The family’s death records are quite telling. The first four deaths – those of Hermann Hirsch’s parents and in-laws – are listed with a curious mix of the Hebrew month and Christian year, e.g., 17 Sivan 1864. All other deaths are listed only with the Christian/secular date. Among the most striking things about this family record is the high rate of child mortality. Siegmund Hirsch died at the age of seven, Hugo at the age of two. Arthur Hirsch died when he was only 11 days old, and Fritz died days before his first birthday. Clara lived to be only 17 years old. Only three of Hermann Hirsch’s children lived to adulthood: Betty, Käte, and Hans. In fact, as late as the 1880s, more than 40 percent of all German Jewish deaths occurred before the age of fifteen. Yet high as that proportion seems today, it was still much lower than the equivalent among non-Jews, which remained above 50 percent into the twentieth century. German Jews also had a higher life expectancy than Christian Germans. However, the final death recorded in the Bible was that of Arthur Scholem, Betty’s husband, who died in February 1925 at the age of 61.
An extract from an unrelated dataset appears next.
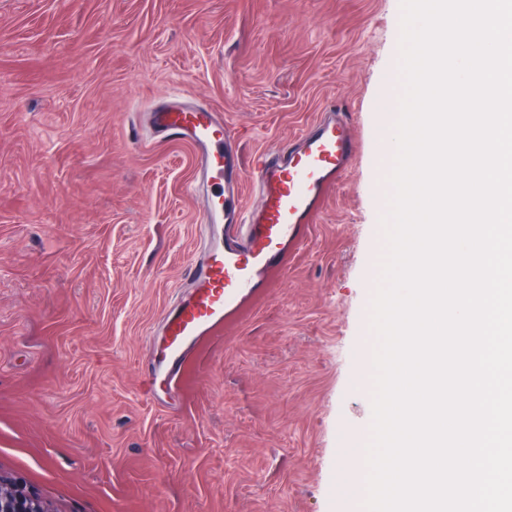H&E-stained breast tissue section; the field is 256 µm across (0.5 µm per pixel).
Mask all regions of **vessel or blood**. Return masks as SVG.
<instances>
[{"label":"vessel or blood","mask_w":512,"mask_h":512,"mask_svg":"<svg viewBox=\"0 0 512 512\" xmlns=\"http://www.w3.org/2000/svg\"><path fill=\"white\" fill-rule=\"evenodd\" d=\"M149 122L161 137L192 148L206 190L201 254L183 270L189 291L166 310L162 345L143 378L144 395L159 404L179 394L204 341L271 288L358 146L348 117L324 118L247 167L223 118L208 106L177 94L157 103ZM245 183L259 195L256 208L242 204L239 188Z\"/></svg>","instance_id":"1"}]
</instances>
This Bible’s inscriptions capture the experience of several generations of the German Jewish middle class. It is a story of migration and urbanization. It is a tale of secularization, bourgeoisification, and educational and professional advancement. It is a story of Jews becoming Germans, or at least maintaining a hybrid identity. However, it was an experience that ended in dispersion and destruction. Hermann Hirsch’s three surviving children all experienced the Holocaust. In 1939, Betty Hirsch Scholem escaped to Australia. Hans Hirsch was able to flee to Brazil. Käte Hirsch Schiepan was deported to Theresienstadt, where she died in 1943.
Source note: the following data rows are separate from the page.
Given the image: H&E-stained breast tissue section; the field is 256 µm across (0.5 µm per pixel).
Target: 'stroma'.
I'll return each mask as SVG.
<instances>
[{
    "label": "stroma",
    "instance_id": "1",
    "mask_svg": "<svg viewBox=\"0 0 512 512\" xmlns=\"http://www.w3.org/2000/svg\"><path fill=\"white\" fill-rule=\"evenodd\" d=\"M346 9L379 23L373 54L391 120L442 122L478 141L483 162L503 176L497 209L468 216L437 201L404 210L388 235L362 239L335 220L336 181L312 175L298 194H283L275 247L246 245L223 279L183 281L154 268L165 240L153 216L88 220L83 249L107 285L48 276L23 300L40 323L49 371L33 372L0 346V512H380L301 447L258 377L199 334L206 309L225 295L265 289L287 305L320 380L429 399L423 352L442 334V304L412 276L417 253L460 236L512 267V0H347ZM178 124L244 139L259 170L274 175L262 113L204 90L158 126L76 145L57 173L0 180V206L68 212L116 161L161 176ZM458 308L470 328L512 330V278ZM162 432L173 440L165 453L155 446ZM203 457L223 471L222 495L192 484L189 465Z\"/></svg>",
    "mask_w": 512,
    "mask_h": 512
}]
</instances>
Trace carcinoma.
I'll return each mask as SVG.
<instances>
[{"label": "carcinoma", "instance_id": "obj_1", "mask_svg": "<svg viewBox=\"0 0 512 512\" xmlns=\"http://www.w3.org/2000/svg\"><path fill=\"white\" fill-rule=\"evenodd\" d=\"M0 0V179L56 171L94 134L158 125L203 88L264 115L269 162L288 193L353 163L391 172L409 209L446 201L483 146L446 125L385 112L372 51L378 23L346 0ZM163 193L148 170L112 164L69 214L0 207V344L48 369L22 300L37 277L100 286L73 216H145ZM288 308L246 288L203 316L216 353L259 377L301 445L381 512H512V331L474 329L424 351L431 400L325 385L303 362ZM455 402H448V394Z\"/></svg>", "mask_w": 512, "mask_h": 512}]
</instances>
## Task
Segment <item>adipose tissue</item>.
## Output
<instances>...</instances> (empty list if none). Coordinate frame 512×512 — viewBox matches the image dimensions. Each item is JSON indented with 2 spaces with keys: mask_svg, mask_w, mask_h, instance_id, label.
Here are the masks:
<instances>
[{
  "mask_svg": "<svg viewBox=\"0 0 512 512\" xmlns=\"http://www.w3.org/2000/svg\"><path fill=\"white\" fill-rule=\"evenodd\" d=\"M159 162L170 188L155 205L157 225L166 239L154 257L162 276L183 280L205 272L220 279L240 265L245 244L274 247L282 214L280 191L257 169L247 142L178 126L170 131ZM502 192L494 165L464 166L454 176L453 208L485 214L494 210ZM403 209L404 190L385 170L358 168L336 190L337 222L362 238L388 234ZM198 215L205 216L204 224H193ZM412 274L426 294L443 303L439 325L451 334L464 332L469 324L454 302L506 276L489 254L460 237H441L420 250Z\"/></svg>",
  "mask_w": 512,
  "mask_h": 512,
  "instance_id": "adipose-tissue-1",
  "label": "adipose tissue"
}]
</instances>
The fate of Betty Scholem’s four sons, whose births are listed in Bible, also exemplified the fate of the historic Jewish community in Germany. Like so many German Jews, Gershom Scholem went to Palestine; however, in contrast to most German Jews in Palestine in the 1930s, he was a long-time resident of the Yishuv, having made aliyah in 1923. He became a master of the Hebrew language and a giant in the Israeli intelligentsia. Nonetheless, his professional and social circle in Jerusalem remained notably German or Central European. Reinhold and Erich Scholem immigrated to Australia during the summer of 1938 and began the process of rebuilding their lives. After many years, Reinhold established himself and enjoyed prosperity. In contrast, Erich struggled to regain the business success that the Scholems had known in Berlin. Their brother Werner Scholem, who had been a leader of the German Communist Party, was arrested in 1933 by the Nazis and sent to prison. Even though a court acquitted him of the legal charges against him, there was no way out of the Nazis’ system of injustice and terror for him. He was murdered in the Buchenwald concentration camp in July 1940.